Parboiled rice or partially boiled rice is simply rice that has been steamed under pressure, then dried and partially boiled while still in its husk. Rice in its husk is called Paddy.
The first step involves the soaking and steaming under pressure of the paddy (rice in its husk). The paddy is then dried before it undergoes the milling process.
After drying the paddy undergoes the normal milling process to remove the husk, bran and germ to become ‘white’ parboiled rice.
In the case of Brown parboiled rice only the husk is removed but the bran and germ are left intact.
About 50% of the world’s rice production is parboiled. The parboil process causes gelatinization of the starch in the rice grain and drives some nutrients, especially thiamin (B1), from the bran into the grain (endosperm). The grains become translucent and less brittle, and the colour changes from white to pale yellow or amber.
Cooking Parboiled Rice
Parboiled rice is not pre-cooked. It’s somewhat harder than regular white rice, because the process of parboiling hardens the starch in the endosperm.
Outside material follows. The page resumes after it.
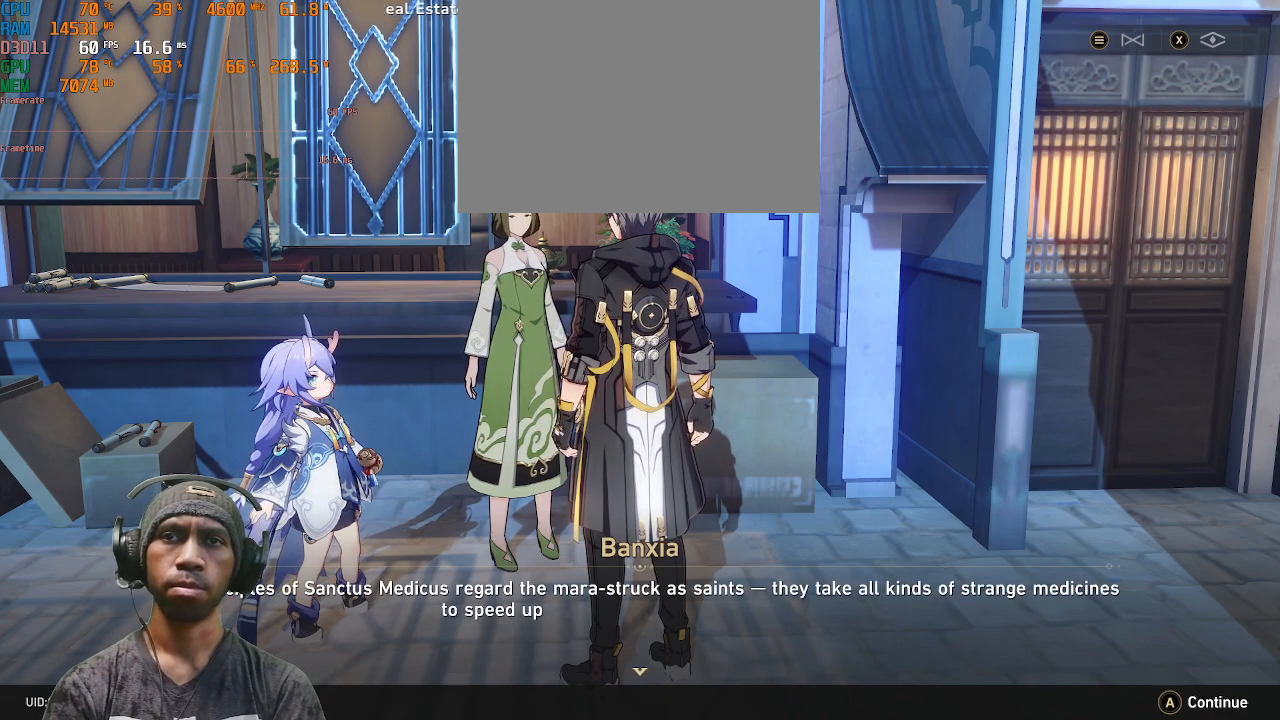
{"buttons": ["R2"], "left_stick": "center", "right_stick": "center", "events": []}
Parboiled rice takes a little bit longer to cook and does not stick to the pan during cooking. The grains remain fluffy and separate after cooking, so it’s not suitable for making risotto.
Parboiled rice is nutritionally superior to white regular rice and has 80 percent of the nutrients found in brown rice.
“Converted” rice is a term trademarked by the American company Uncle Ben’s for its version of parboiled rice.